Their technique is uncomplicated, one bacterium simply pumps DNA right into the another bacteria through an exceedingly thin walled tube. This enables bacteria to share genetic memories and innovations very quickly.
Bacteria also reproduce by fission, simply splitting into two individuals. It seems, however, that unless they also exchange genetic material with others once and awhile the resulting colonies slowly grow old and die.
Bacteria also communicate in a less direct fashion, sending chemical messages to each other that can alter the behavior of thousands of other bacteria at the same time.
To do this, they use small organic molecules called homoserine lactones, or "Autoinducers." Many, if not all bacteria, employ these and related molecules to communicate a variety of environmental parameters, including population density and levels of stress and contentment of the whole community of bacteria.
The communications determine the movements, chemical activities, and reproduction of individual bacteria. This, in turn, leads to changes in the behavior of the whole population.
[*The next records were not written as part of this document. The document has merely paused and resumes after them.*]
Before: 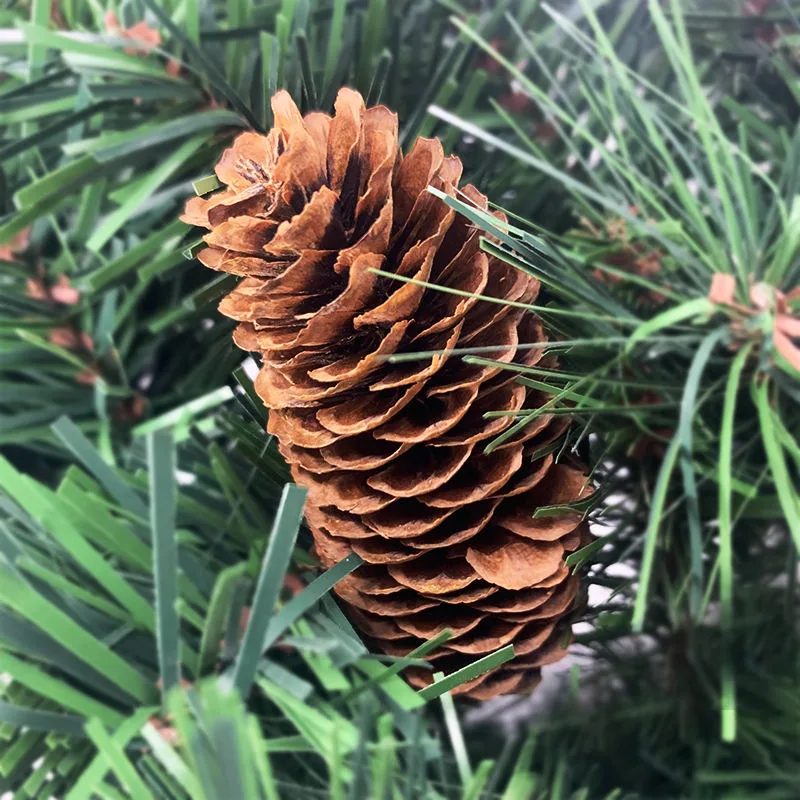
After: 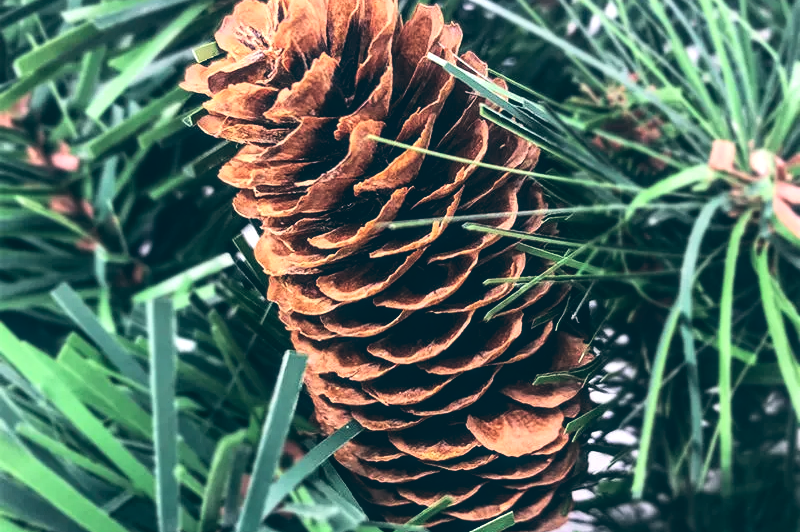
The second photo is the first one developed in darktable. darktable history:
tone curve: curves: ch0 [(0, 0.032) (0.181, 0.156) (0.751, 0.829) (1, 1)], color space Lab, linked channels, preserve colors none
color balance: lift [1.016, 0.983, 1, 1.017], gamma [0.958, 1, 1, 1], gain [0.981, 1.007, 0.993, 1.002], input saturation 118.26%, contrast 13.43%, contrast fulcrum 21.62%, output saturation 82.76%
local contrast: detail 130%
crop: top 16.727%, bottom 16.727%
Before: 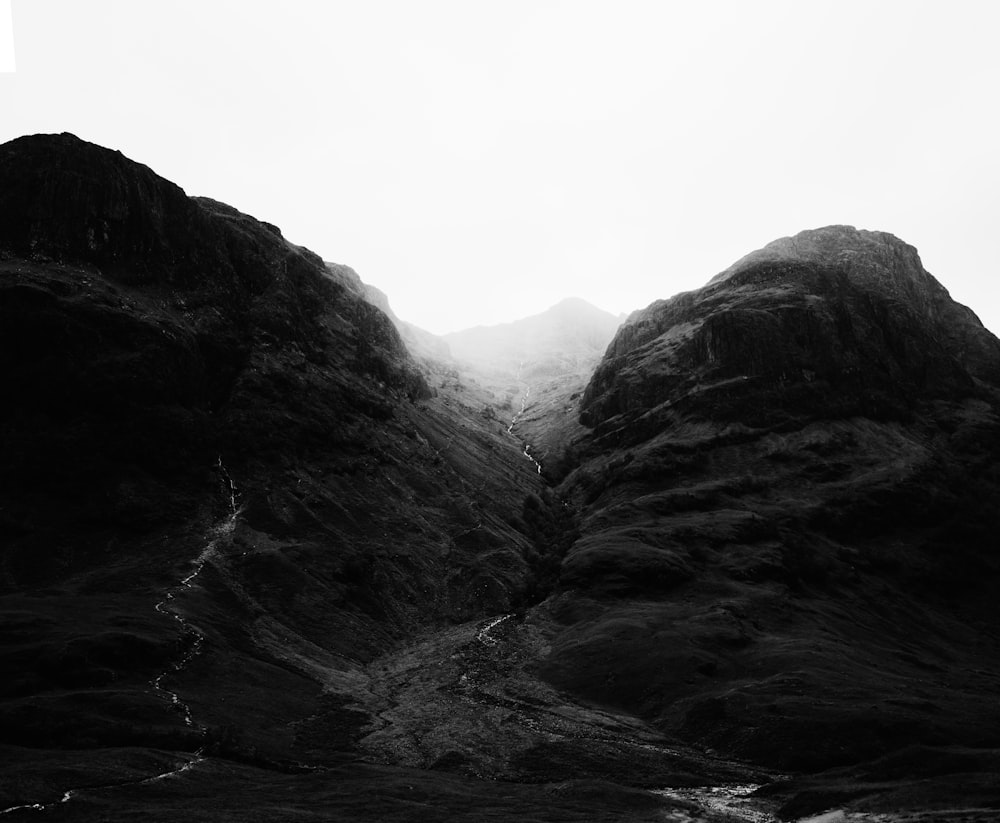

This process has helped to explain complex behavior between bacteria and higher animals, such as the light emitting bacteria of squid.
Myxobacteria offer a perfect example of how communications create the appearance of larger - often very complicated - organisms.
Myxobacteria are rod-shaped bacteria found in cultivated soils.
When water or nutrients are in short supply and Myxobacteria get hungry they squirt out a signal molecule called Factor A. When the density of Factor A passes a certain threshold, it means the bacteria are in danger of starving or desiccation.
Then the individual bacteria move together into clumps of more than 100,000 individuals. Within a short time, their massed bodies form a spherical mound, called a fruiting body, that can be a tenth of a millimeter high.
When the bacteria get into the correct position and there are enough of them they coat themselves with another message - Factor C - to announce they are ready and Factor C triggers spore forming genes in each of the bacteria in their fruiting body.
Some of the bacteria then grow into spores; thick shelled spheres that can resist heat, desiccation, and starvation.
The rest of the bacteria in the fruiting body arrange themselves into very complex shapes, pushing out through rotting wood or vegetation and lifting into the air to facilitate the dispersion of the spores by wind, water or a passing animal.
There are hundreds of different species and each of them constructs the most amazing bodies, complete with little stems, tentacles, and flower-like growths all made of the reorganized bacteria.
When I showed Freddy a picture of the fruiting body of a myxobacterium in the February 1997 issue of Scientific American, I said, "It looks just like a coral polyp. Look at what they built. These bacteria must be a whole lot smarter than we thought."
She replied, "That's nothing, they also create us." And, of course, she was right.